__Goal of the exercise__.
Please give back the listing below word for word, without the images.

__Material for this task__.
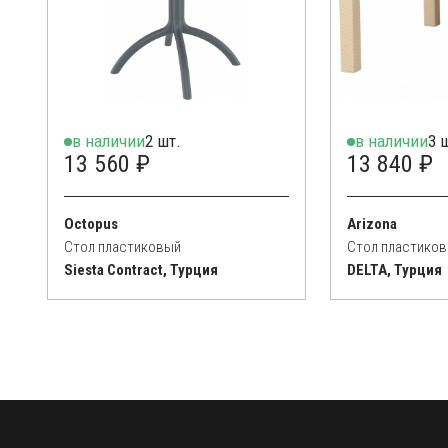
в наличии
2 шт.
в наличии
3 
13 560 ₽
13 840 ₽
Octopus
Arizona
Стол пластиковый
Стол пластико
Siesta Contract, Турция
DELTA, Турция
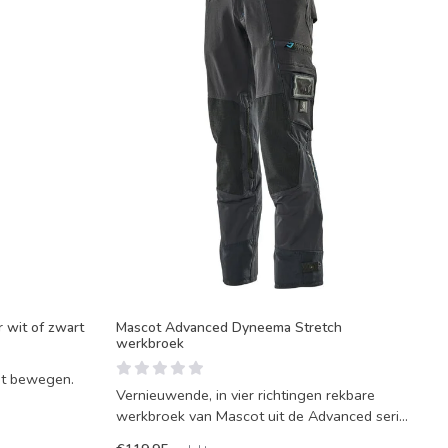
wit of zwart
Mascot Advanced Dyneema Stretch
werkbroek
aat bewegen.
Vernieuwende, in vier richtingen rekbare
werkbroek van Mascot uit de Advanced serie.
De beste pasvor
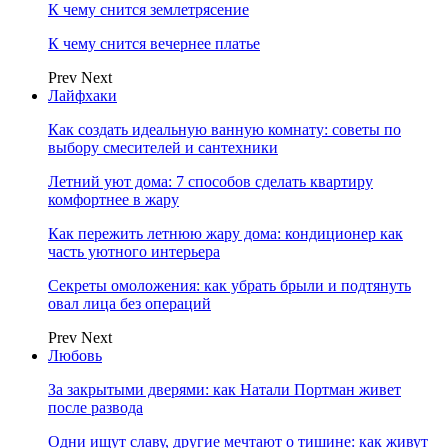
К чему снится землетрясение
К чему снится вечернее платье
Prev
Next
Лайфхаки
Как создать идеальную ванную комнату: советы по
выбору смесителей и сантехники
Летний уют дома: 7 способов сделать квартиру
комфортнее в жару
Как пережить летнюю жару дома: кондиционер как
часть уютного интерьера
Секреты омоложения: как убрать брыли и подтянуть
овал лица без операций
Prev
Next
Любовь
За закрытыми дверями: как Натали Портман живет
после развода
Одни ищут славу, другие мечтают о тишине: как живут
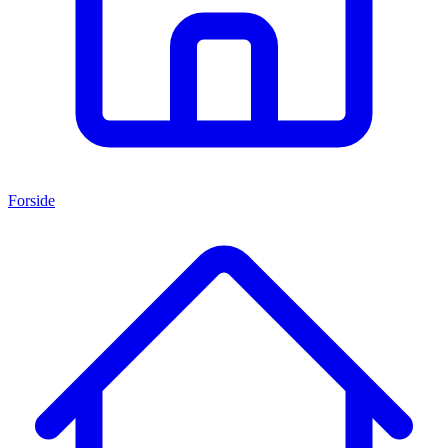
Forside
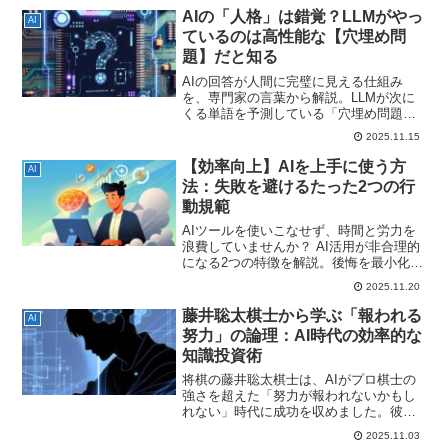
AIの「人格」は錯覚？LLMがやっ
AI
ているのは高性能な【穴埋め問
題】だと知る
AIの回答が人間に完璧に見える仕組み
を、専門家の言葉から解説。LLMが次に
くる単語を予測している「穴埋め問題」
の本質を知り、ハルシネーションなどの
2025.11.15
限界と、失敗を避けるための最善の活用
ルールを解説します。
【効率向上】AIを上手に使う方
AI
法：失敗を避けるたった2つの行
動規範
AIツールを使いこなせず、時間と労力を
浪費していませんか？ AI活用が非合理的
になる2つの特徴を解説。後悔を最小化す
る「無能な専門家として扱う」など、具
2025.11.20
体的な2つの行動規範と、最新書籍を紹介
します。
藤井聡太棋士から学ぶ「報われる
AI
努力」の論理：AI時代の効率的な
知識投資術
将棋の藤井聡太棋士は、AIがプロ棋士の
強さを超えた「努力が報われないかもし
れない」時代に成功を収めました。彼の
快進撃は、単なる努力の結果ではなく、
2025.11.03
リターンの不確実性が高い中で「最も効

__The answer__.
в наличии
2 шт.
в наличии
3 
13 560 ₽
13 840 ₽
Octopus
Arizona
Стол пластиковый
Стол пластико
Siesta Contract, Турция
DELTA, Турция
wit of zwart
Mascot Advanced Dyneema Stretch
werkbroek
aat bewegen.
Vernieuwende, in vier richtingen rekbare
werkbroek van Mascot uit de Advanced serie.
De beste pasvor
К чему снится землетрясение
К чему снится вечернее платье
Prev
Next
Лайфхаки
Как создать идеальную ванную комнату: советы по
выбору смесителей и сантехники
Летний уют дома: 7 способов сделать квартиру
комфортнее в жару
Как пережить летнюю жару дома: кондиционер как
часть уютного интерьера
Секреты омоложения: как убрать брыли и подтянуть
овал лица без операций
Prev
Next
Любовь
За закрытыми дверями: как Натали Портман живет
после развода
Одни ищут славу, другие мечтают о тишине: как живут
Forside
AIの「人格」は錯覚？LLMがやっ
AI
ているのは高性能な【穴埋め問
題】だと知る
AIの回答が人間に完璧に見える仕組み
を、専門家の言葉から解説。LLMが次に
くる単語を予測している「穴埋め問題」
の本質を知り、ハルシネーションなどの
2025.11.15
限界と、失敗を避けるための最善の活用
ルールを解説します。
【効率向上】AIを上手に使う方
AI
法：失敗を避けるたった2つの行
動規範
AIツールを使いこなせず、時間と労力を
浪費していませんか？ AI活用が非合理的
になる2つの特徴を解説。後悔を最小化す
る「無能な専門家として扱う」など、具
2025.11.20
体的な2つの行動規範と、最新書籍を紹介
します。
藤井聡太棋士から学ぶ「報われる
AI
努力」の論理：AI時代の効率的な
知識投資術
将棋の藤井聡太棋士は、AIがプロ棋士の
強さを超えた「努力が報われないかもし
れない」時代に成功を収めました。彼の
快進撃は、単なる努力の結果ではなく、
2025.11.03
リターンの不確実性が高い中で「最も効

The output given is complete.